The cloud kitchens come from Foodpanda India’s acquisition of Mumbai-based Holachef in October 2018.

A Foodpanda spokesperson told VCCircle: "As part of our ongoing business-repurposing initiatives, we are focused on building a portfolio of own food brands and curated food offerings through our fast expanding network of kitchens. Many of these offerings are already available in all major cities through the Ola and Foodpanda apps.”

The spokesperson added, “We continue to invest in expanding our facilities and kitchens, as well as our portfolio of food offerings for customers. We remain committed to our mission of building a superior food experience for millions of our customers."

In another development, Yes Bank is seeking private equity funding after reporting a surprise loss for the March quarter, two people aware of the plan told Mint.

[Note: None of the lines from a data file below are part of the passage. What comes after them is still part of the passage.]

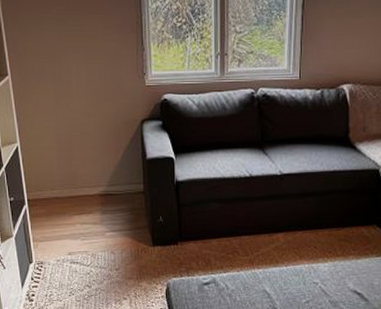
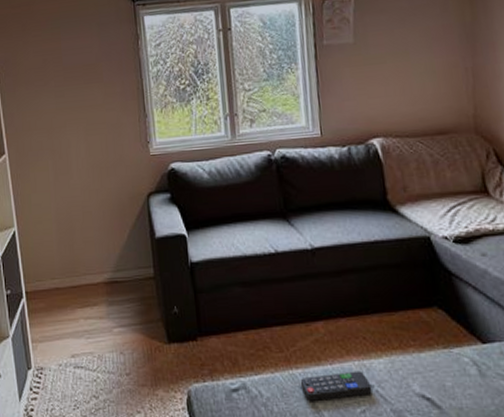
remote control: none [260,271,316,293] -> present [300,371,372,401]

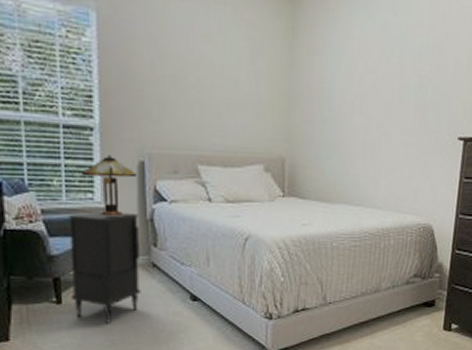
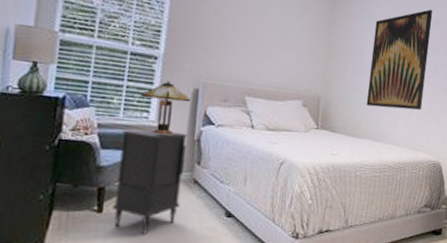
wall art: none [339,33,419,165] -> present [366,9,433,110]

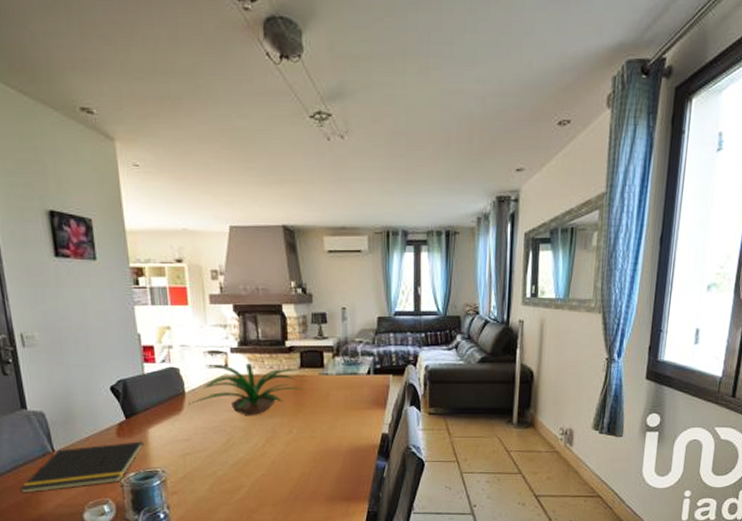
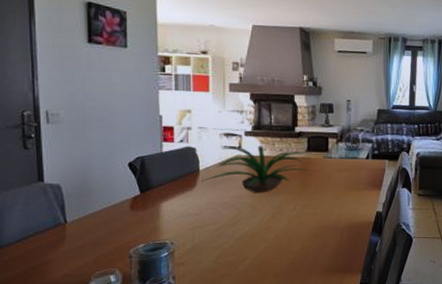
notepad: present [20,441,144,493] -> none [28,214,156,263]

“Yes Bank’s idea is to tap PE funds is similar to what Axis Bank did when it raised around $1.8 billion from Bain Capital and other investors in late 2017,” one of the persons said.

Other options are also being considered, including global depository receipts and foreign currency convertible bonds, the person said.

Separately, two former executives of Ostro Energy Pvt. Ltd are looking to set up a green energy platform in India, persons in the know told Mint. For this, Ranjit Gupta and Murali Subramanian, who were chief executive and chief operating officer at the green energy platform, respectively, are in talks with Singapore’s state investor Temasek Holdings and Swedish private equity firm EQT Partners to raise around $500 million (Rs 3,487.6 crore at current exchange rate). “Temasek is expected to make the substantive part of the investment,” said one of the persons.

The move comes a little more than a year after VCCircle reported that ReNew Power Ventures Pvt. Ltd would acquire rival Ostro from private equity firm Actis, striking the largest buyout in India’s renewable power sector and becoming the top green energy company by capacity.